Someone lent us the film, Once, last year: a Dublin-based story about a heart-broken musician earning a living doing vacuum cleaner repairs. He has a heap of songs about his anguish and lost love and, while busking, chances to meet a Czech woman who plays piano and who helps him put the songs together and get them recorded. (One song, Falling Slowly, byGlen Hansard and Marketa Irglova, is particularly evocative and, embarrassingly, seems to have found a direct autonomic pathway from my ear to brain to lachrymal gland.)
Over the course of the film we see a genuine (sex-free) love story develop, the songs playing a key role. But both parties have a history and prior commitments and we don't know until the end how things will play out. It's a truly soppy, beautiful film I have recommended to friends.
Last year the story was adapted for the stage and it was the Saturday matinee I took C to see as part of her birthday celebrations. We were not disappointed.

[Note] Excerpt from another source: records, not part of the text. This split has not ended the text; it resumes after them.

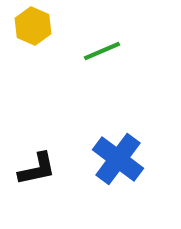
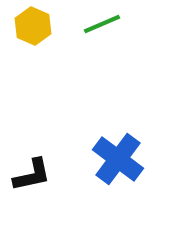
green line: moved 27 px up
black L-shape: moved 5 px left, 6 px down
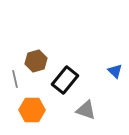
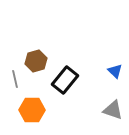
gray triangle: moved 27 px right
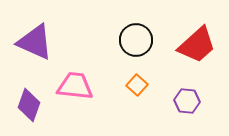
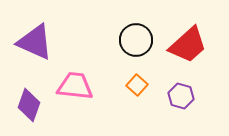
red trapezoid: moved 9 px left
purple hexagon: moved 6 px left, 5 px up; rotated 10 degrees clockwise
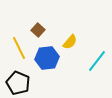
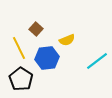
brown square: moved 2 px left, 1 px up
yellow semicircle: moved 3 px left, 2 px up; rotated 28 degrees clockwise
cyan line: rotated 15 degrees clockwise
black pentagon: moved 3 px right, 4 px up; rotated 10 degrees clockwise
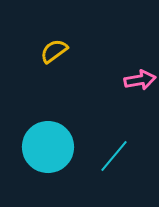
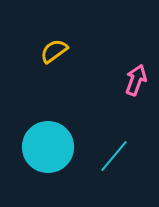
pink arrow: moved 4 px left; rotated 60 degrees counterclockwise
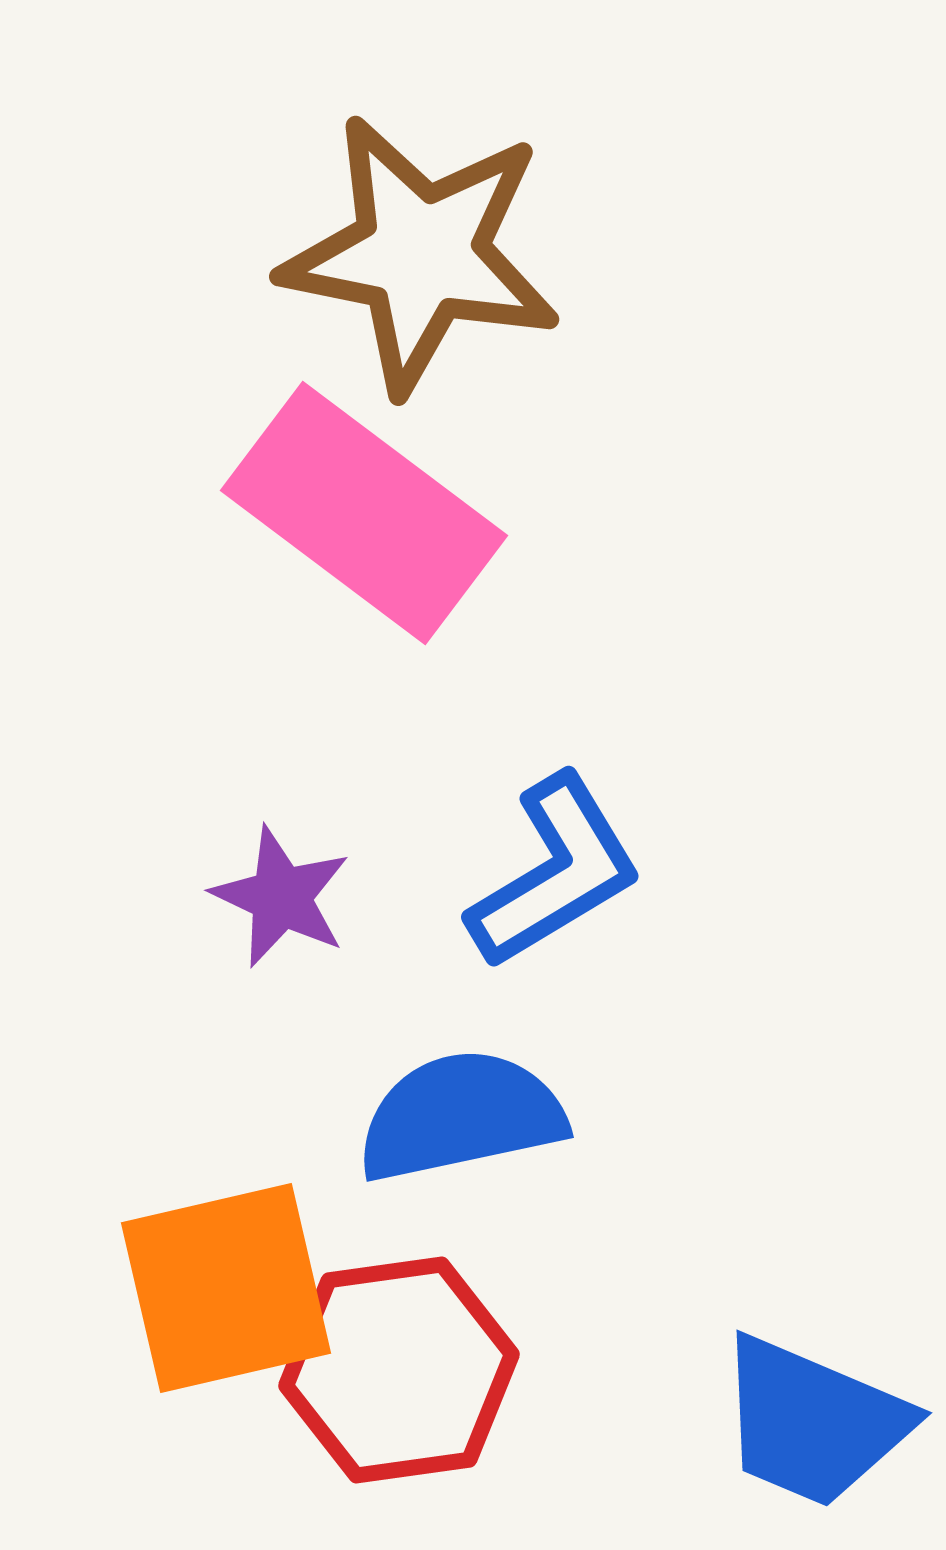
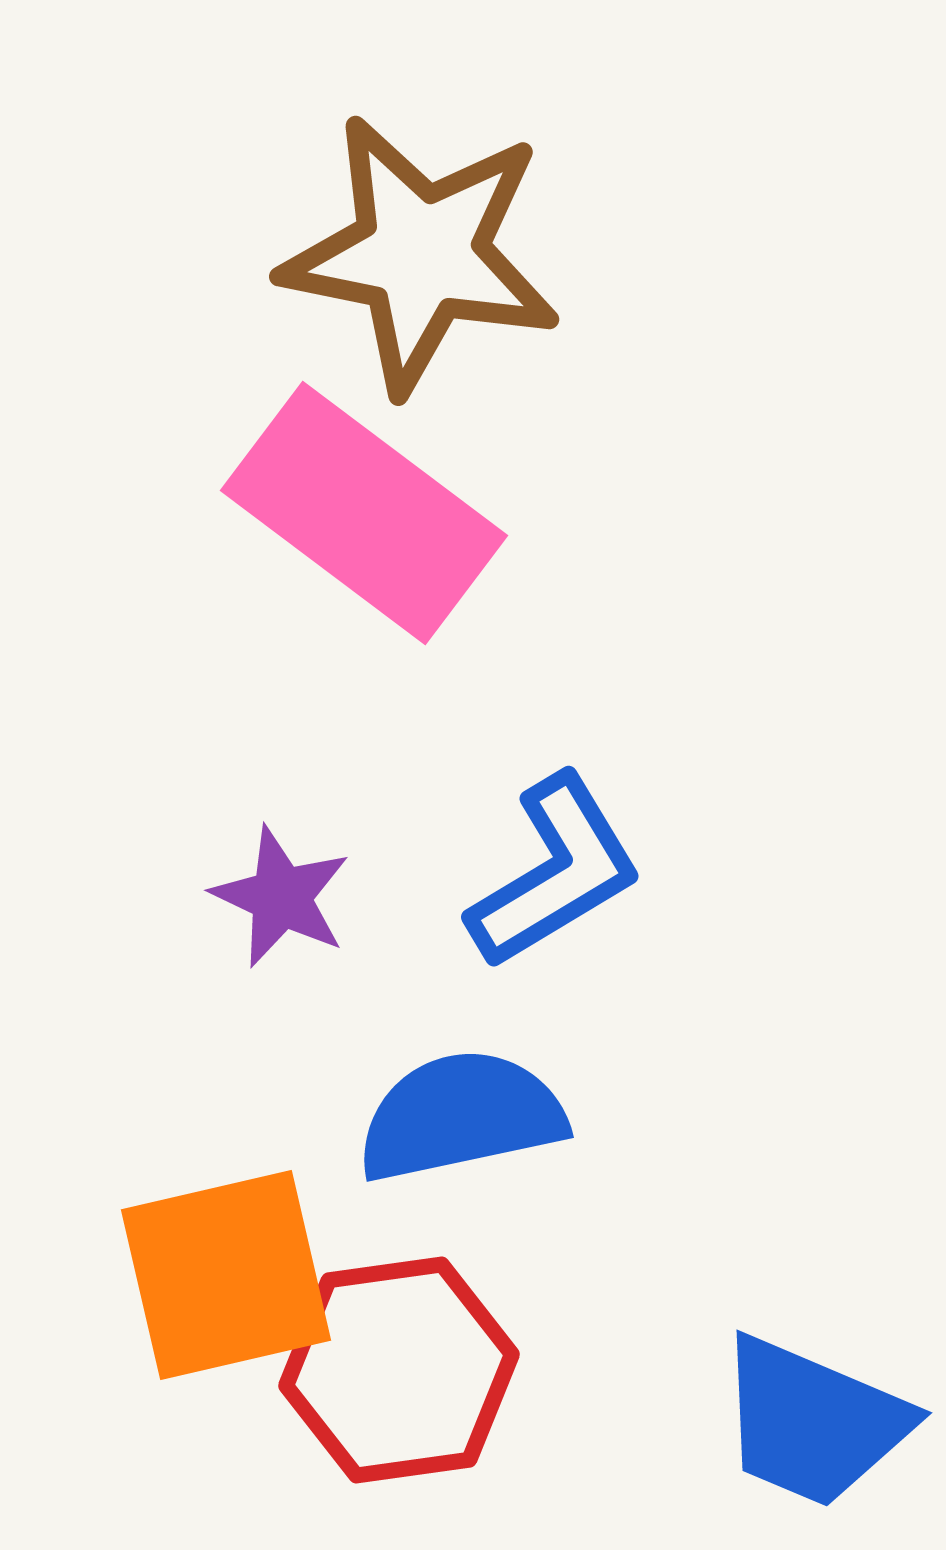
orange square: moved 13 px up
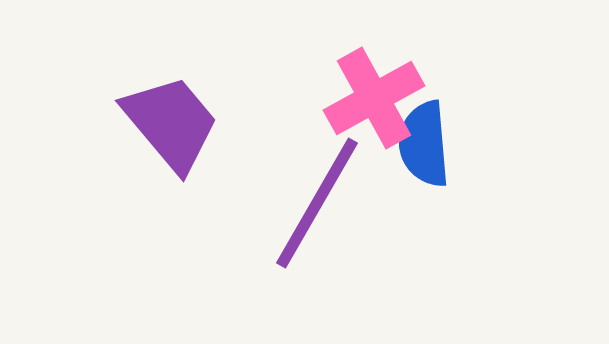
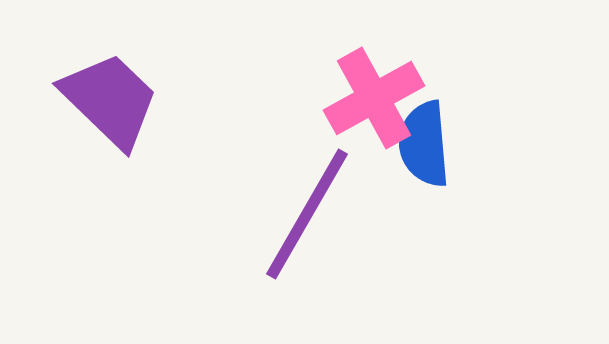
purple trapezoid: moved 61 px left, 23 px up; rotated 6 degrees counterclockwise
purple line: moved 10 px left, 11 px down
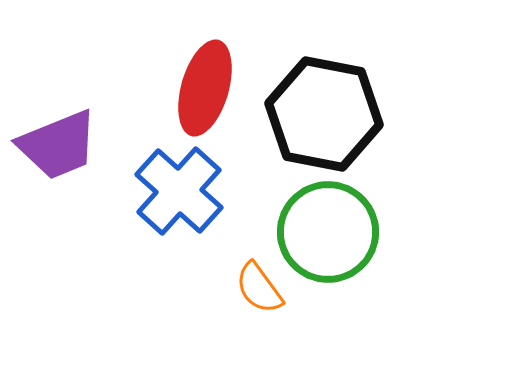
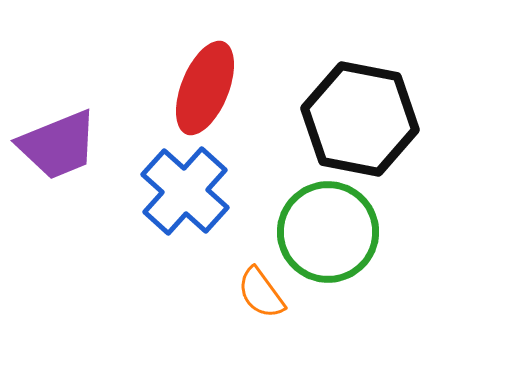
red ellipse: rotated 6 degrees clockwise
black hexagon: moved 36 px right, 5 px down
blue cross: moved 6 px right
orange semicircle: moved 2 px right, 5 px down
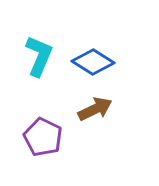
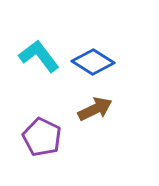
cyan L-shape: rotated 60 degrees counterclockwise
purple pentagon: moved 1 px left
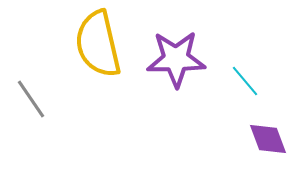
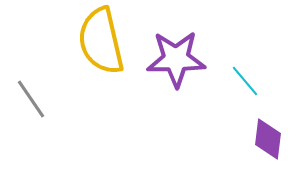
yellow semicircle: moved 3 px right, 3 px up
purple diamond: rotated 27 degrees clockwise
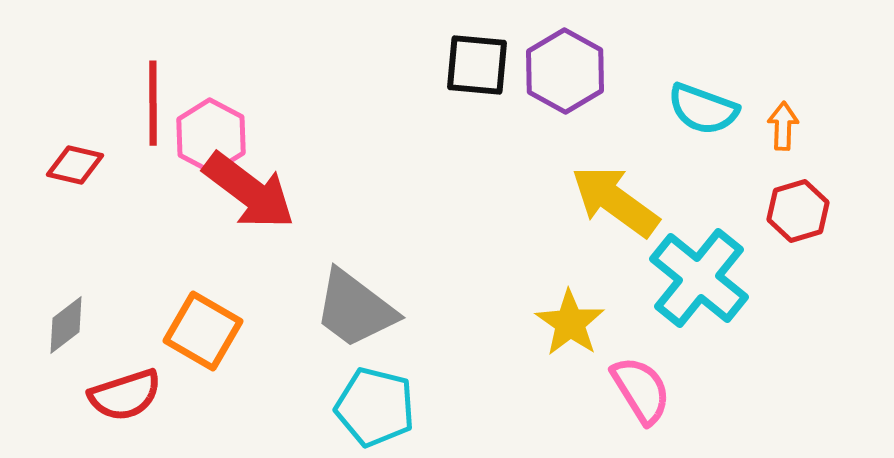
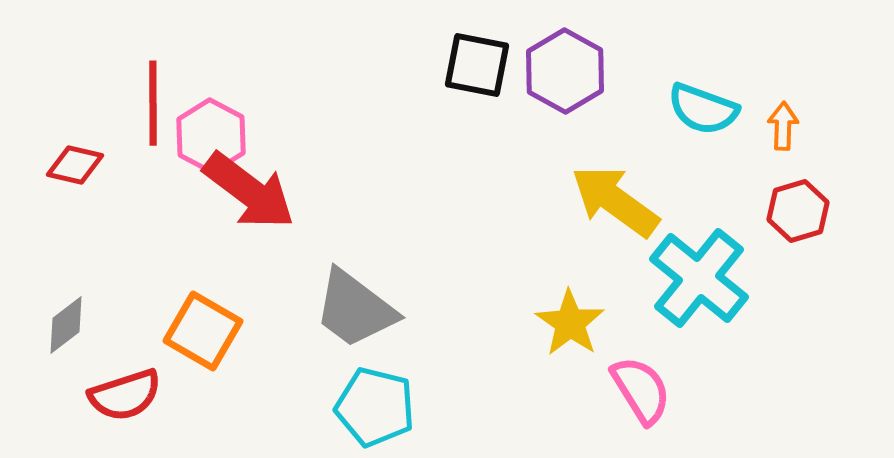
black square: rotated 6 degrees clockwise
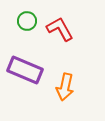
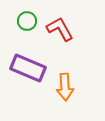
purple rectangle: moved 3 px right, 2 px up
orange arrow: rotated 16 degrees counterclockwise
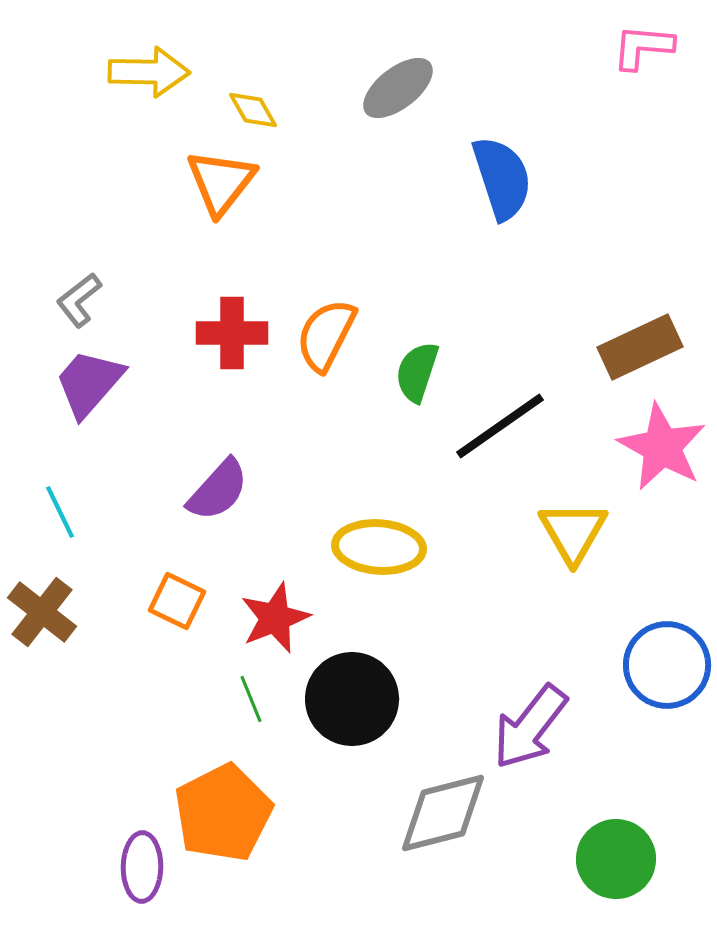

The stage setting at the Phoenix in London, is a Dublin pub. You can climb onto the stage and buy a drink (in souvenir beaker!) before the performance and in the interval. Behind the bar are multiple pub mirrors, which cleverly add both to the ambience and the audience experience. There are guitars, fiddles etc propped up around the sides of the stage.
The show starts with members of the cast wandering on and doing a few standard songs; the whole cast seem to be musicians and as the performance progresses they seamlessly transition into the musical sections..
The lead actors, Phoebe Fildes and David Hunter, were magnificent. I defy anyone not to fall in love with Phoebe's smile, of which we saw plenty. And they both did ample justice to the duets and the solo songs. The story follows the film plot pretty closely, with some neat use of subtitles where the Czech is important. Knowing what happens in advance in no way diminished the experience of the show; it was in turn funny, uplifting, moving.
A really good afternoon. And I don't even like musicals.